Volume integral with two intersecting shapes

[bobsmiters]

The question I am dealing with has to do with the volume contained by two intersecting shapes I have created this integral and can't find a reasonable way of solving it. What is the best approach to solve this:


\int_{r=0}^{\pi/2}\int_{u=0}^{2\cos\theta} \sqrt{9-r^2} * r drdu=

 

[tiny-tim]

The question I am dealing with has to do with the volume contained by two intersecting shapes I have created this integral and can't find a reasonable way of solving it. What is the best approach to solve this:

Hi bobsmiters!

\int_{r=0}^{\pi/2}\int_{u=0}^{2\cos\theta} \sqrt{9-r^2} * r drdu=

Your integral doesn't look right. You have u r and theta, but only two ∫s.

Do you mean
\int_{\theta=0}^{\pi/2}\int_{u=0}^{2\cos\theta} ?

If so, where does r come into it?

I hope r is right, because
\int \sqrt{9-r^2} * r dr is very easy …

 

[bobsmiters]

The question I am dealing with has to do with the volume contained by two intersecting shapes I have created this integral and can't find a reasonable way of solving it. What is the best approach to solve this:


\int_{\theta=0}^{\pi/2}\int_{r=0}^{2\cos\theta} \sqrt{9-r^2} * r drd\theta=

There wasn't supposed to be a 'u' in the question

 

[tiny-tim]

… one integral at a time …

There wasn't supposed to be a 'u' in the question

ah! … that makes more sense!

right … when we do double integrals, we always do one integral at a time.

In this case, do the r integral first.

What is ∫r√(9-r^2)dr?

It's actually quite easy if t you think about it.

 

[bobsmiters]

\int_{\theta=0}^{\pi}\int_{r=0}^{2\cos\theta} \sqrt{9-r^2} * r drd\theta=

The first integral didn't cause me much of a problem, however when I insert the 2cos(theta) and the '0' I can't figure out how to work through the second integral.

I ended up with:

\int_{\theta=0}^{\pi}\sqrt{(9-4\cos^2\theta)^3} / (-3) +9 d\theta=

 

[tiny-tim]

Hi bobsmiters!

hmm … don't like the look of that …

I'll have a think about it later, but before I do …

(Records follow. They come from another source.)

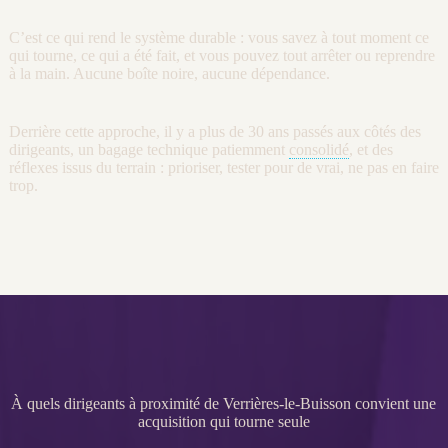
C’est ce qui rend le système durable : vous savez à tout moment ce
qui tourne, ce qui a été fait, et vous pouvez tout arrêter ou reprendre
à la main. Aucune boîte noire, aucune dépendance.
Derrière cette approche, il y a plus de 30 ans passés aux côtés des
dirigeants, un bagage technique patiemment
consolidé
, et des
réflexes issus du terrain : prioriser, tester pour de vrai, ne pas en faire
trop.
À quels dirigeants à proximité de Verrières-le-Buisson convient une
acquisition qui tourne seule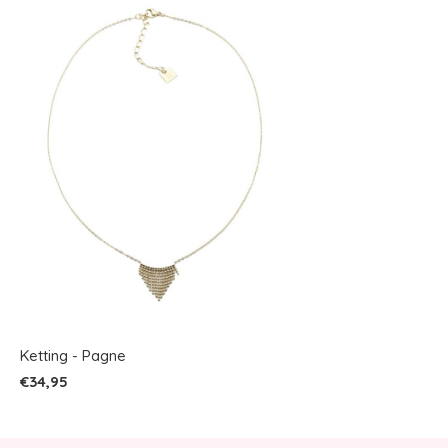
Ketting - Pagne
€34,95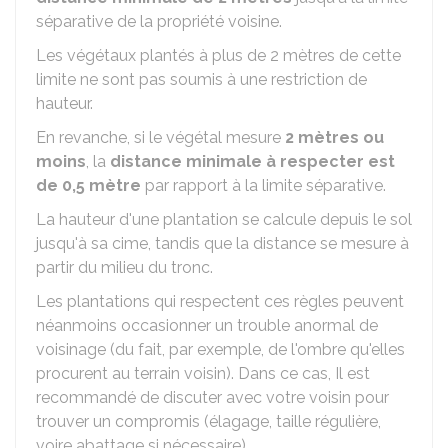
séparative de la propriété voisine.
Les végétaux plantés à plus de 2 mètres de cette
limite ne sont pas soumis à une restriction de
hauteur.
En revanche, si le végétal mesure
2 mètres ou
moins
, la
distance minimale à respecter est
de 0,5 mètre
par rapport à la limite séparative.
La hauteur d'une plantation se calcule depuis le sol
jusqu'à sa cime, tandis que la distance se mesure à
partir du milieu du tronc.
Les plantations qui respectent ces règles peuvent
néanmoins occasionner un trouble anormal de
voisinage (du fait, par exemple, de l'ombre qu'elles
procurent au terrain voisin). Dans ce cas, Il est
recommandé de discuter avec votre voisin pour
trouver un compromis (élagage, taille régulière,
voire abattage si nécessaire).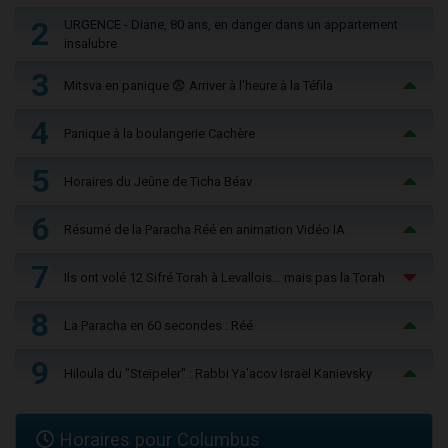
2
URGENCE - Diane, 80 ans, en danger dans un appartement
insalubre
3
Mitsva en panique 😨 Arriver à l'heure à la Téfila
4
Panique à la boulangerie Cachère
5
Horaires du Jeûne de Ticha Béav
6
Résumé de la Paracha Réé en animation Vidéo IA
7
Ils ont volé 12 Sifré Torah à Levallois… mais pas la Torah
8
La Paracha en 60 secondes : Réé
9
Hiloula du "Steïpeler" : Rabbi Ya’acov Israël Kanievsky
Horaires pour Columbus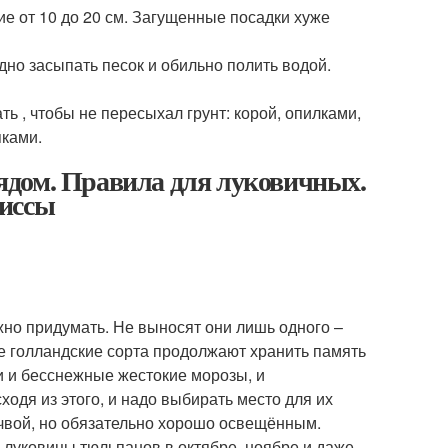
ие от 10 до 20 см. Загущенные посадки хуже
дно засыпать песок и обильно полить водой.
 , чтобы не пересыхал грунт: корой, опилками,
яками.
ядом. Правила для луковичных.
циссы
жно придумать. Не выносят они лишь одного –
ые голландские сорта продолжают хранить память
ки и бесснежные жестокие морозы, и
сходя из этого, и надо выбирать место для их
чвой, но обязательно хорошо освещённым.
 луковицы тюльпанов в октябре, ноябре и даже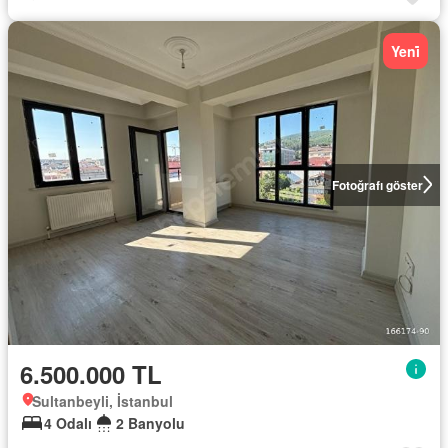
Yeni̇
Fotoğrafı göster
6.500.000 TL
Sultanbeyli, İstanbul
4 Odalı
2 Banyolu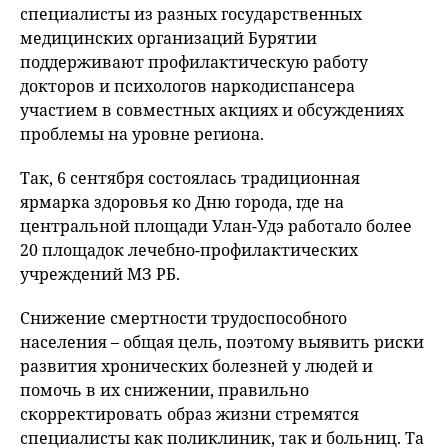
специалисты из разных государственных
медицинских организаций Бурятии
поддерживают профилактическую работу
докторов и психологов наркодиспансера
участием в совместных акциях и обсуждениях
проблемы на уровне региона.
Так, 6 сентября состоялась традиционная
ярмарка здоровья ко Дню города, где на
центральной площади Улан-Удэ работало более
20 площадок лечебно-профилактических
учреждений МЗ РБ.
Снижение смертности трудоспособного
населения – общая цель, поэтому выявить риски
развития хронических болезней у людей и
помочь в их снижении, правильно
скорректировать образ жизни стремятся
специалисты как поликлиник, так и больниц. Та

You got this ∫∫drdtheta yourself, didn't you?

I was a little surprised when I first saw it because usually when you convert to polar coordinates, you get an extra sintheta for free (because dxdy = sintheta dr dtheta).
(and then I got confused by the du, and forgot about it )

And that extra sintheta tends to make things much easier.

Are you sure there shouldn't be a sintheta?

 

[Vid]

You're thinking of spherical coordinates.

dA = dxdy = rdrdtheta
dV = dxdydz = r^2sin(theta)dr*dtheta*dphi

 

[bobsmiters]

The original question read: Find the volume of the solid that lies under x^2 + y^2 + z^2 = 9, above the xy-plane and inside the cylinder x^2 + y^2 = 2x.

It is possible that I made a mistake somewhere in getting to that integral.

 

[tiny-tim]

You're thinking of spherical coordinates.

dA = dxdy = rdrdtheta
dV = dxdydz = r^2sin(theta)dr*dtheta*dphi

Indeed I am!

The original question read: Find the volume of the solid that lies under x^2 + y^2 + z^2 = 9, above the xy-plane and inside the cylinder x^2 + y^2 = 2x.

It is possible that I made a mistake somewhere in getting to that integral.

Hi bobsmiters!

I'm confused … how did you get that … what is your r?